L’Iraq ha tenuto le sue prime elezioni nel 2005 e i partiti sciiti hanno ottenuto la maggioranza in parlamento. Nouri al-Maliki, politico di lungo corso con legami con l’Iran, è stato nominato primo ministro. Ha costruito un governo di unità nazionale con sunniti e curdi, ma le ostilità settarie sono divampate, soprattutto dopo la distruzione del santuario sciita di Samarra.
Il più grande vincitore della guerra in Iraq sembra essere l’Iran. Non solo la guerra ha rimosso uno dei più grandi nemici dell’Iran, Saddam Hussein, ma ha anche portato la maggioranza sciita presente nel paese al potere. Il regime iraniano ha approfittato del vuoto di potere e del caos come basi per rafforzare e allargare la sua influenza regionale. L’Iran ha formato e sostenuto diversi partiti politici e milizie armate, fornendo loro armi e altre risorse, dando soldi e addestramento militare. Gli Stati Uniti d’altra parte hanno speso miliardi di dollari, perso innumerevoli vite e ancora di più la loro reputazione, distrutta nelle strade delle città arabe, ma con piccoli guadagni in cambio. Si potrebbe sostenere che, poiché l’Iraq è ufficialmente una democrazia, può facilmente allontanarsi dall’Iran. Inoltre, la differenza teologica tra il centro religioso di Najaf e tra i Qum e l’eredità di Khomeini provano che ci sono alcuni punti di attrito tra l’establishment religioso di entrambi i paesi. Comunque, della grande potenza dell’Iraq in Medio Oriente rimane adesso soltanto un debole ricordo, lontano dal suo antico splendore.

Libano e Hezbollah
Il Libano è un paese piccolo ma importante del Medio Oriente. È stato un prospero centro culturale e economico per secoli. È anche il paese più diversificato dal punto di vista religioso della regione, con sciiti, sunniti, cristiani e drusi che vivono insieme. Il Libano ha sofferto una lunga e sanguinosa guerra civile dal 1975 al 1990. In seguito, è diventato una democrazia parlamentare “confessionale”, il che significa che il potere è condiviso tra le varie sette religiose; il presidente è un cristiano, il primo ministro un musulmano sunnita e il portavoce del parlamento è uno sciita. Ci sono 18 gruppi religiosi che vivono in Libano e nel Paese è presente anche un numero rilevante di rifugiati palestinesi.

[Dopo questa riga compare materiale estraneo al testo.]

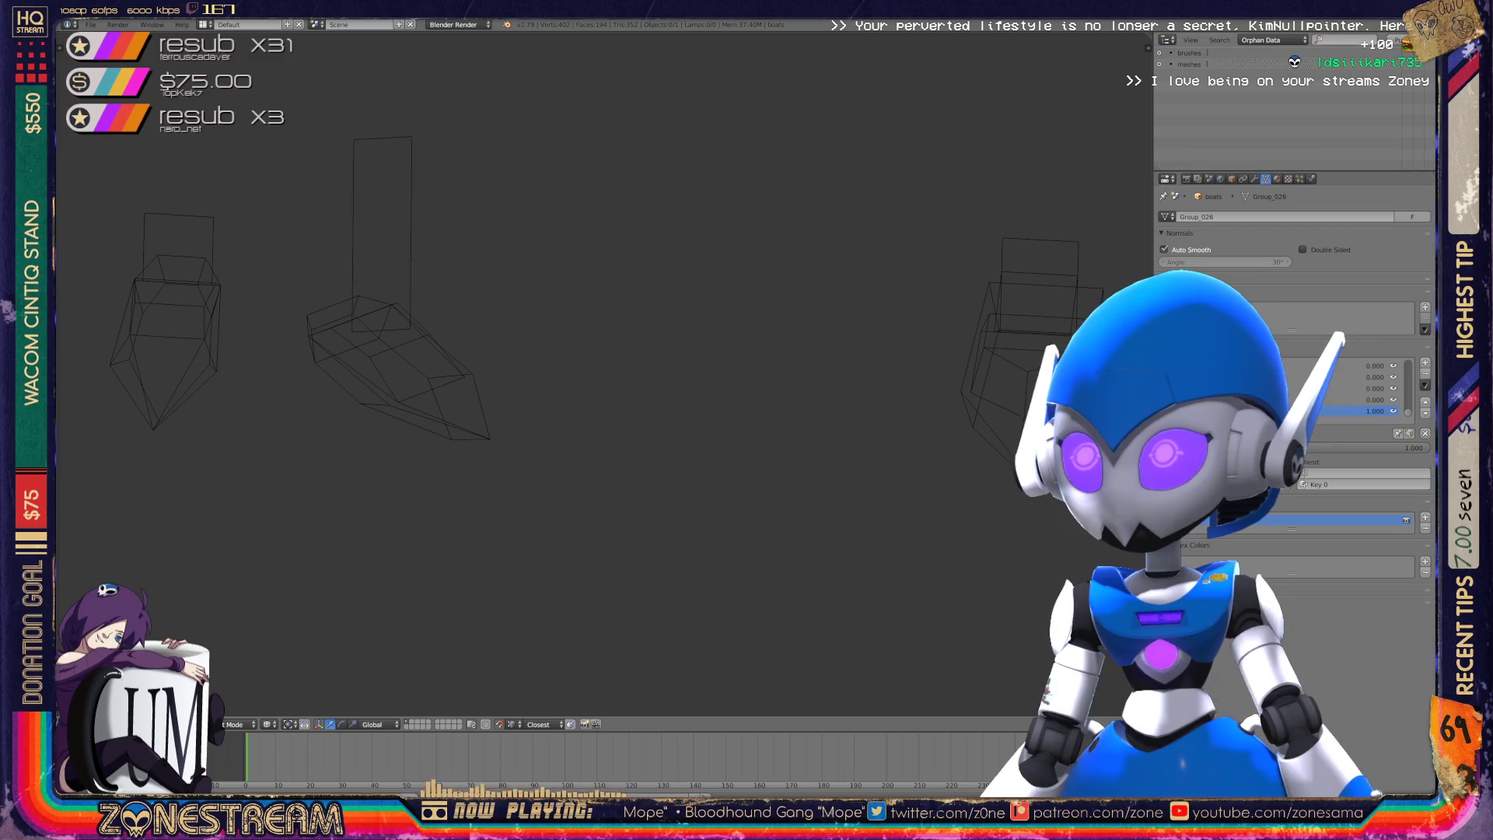
pyautogui.click(1105, 28)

Il gran numero di rifugiati palestinesi e un’OLP attiva hanno spinto Israele ad invaderlo nel 1982. Hezbollah nasce in questo periodo. Hezbollah, o il Partito di Dio, è una formazione politica sciita, un’organizzazione militare e sociale. È stato fondato con il sostegno dell’Iran come una milizia sciita di lotta contro Israele e le altre potenze straniere. Nel corso degli anni si è evoluto in una formazione politica e in una potenza militare, partecipando con successo alla vita politica del Libano, godendo di un schiacciante sostegno da parte degli sciiti libanesi. Ha continuato la sua guerriglia nel sud del Libano al fine di essere accreditato come forza capace di combattere Israele. Ora detiene posizioni importanti nel parlamento e nel governo libanese.
Nel 2006 Hezbollah ha attaccato i soldati israeliani attraverso i confini scatenando la guerra israelo-Hezbollah. Il conflitto è durato 34 giorni, uccidendo più di un migliaio di libanesi e centinaia di israeliani. La guerra ha dimostrato che Hezbollah non è più solo una milizia ordinaria; infatti, con il sostegno e la formazione militare garantiti dall’Iran e grazie alle forniture di armi sofisticate e di missili attraverso la Siria, Hezbollah è diventato sempre più un esercito vero e proprio.
Il legame Iran-Siria-Hezbollah è stato uno dei motivi principali per l’impegno così attivo di Teheran e Hezbollah nella guerra civile siriana. Migliaia di combattenti di Hezbollah si sono uniti alle forze governative, aiutandole a sconfiggere i ribelli, guadagnando al contempo un’esperienza di combattimento sul campo. Dall’altra parte, il loro impegno ha aumentato le già elevate tensioni settarie in Libano e in tutta la regione, inimicandosi i sauditi che nel 2016, insieme ad altri paesi del Golfo e alla Lega Araba, hanno dichiarato Hezbollah un’organizzazione terroristica.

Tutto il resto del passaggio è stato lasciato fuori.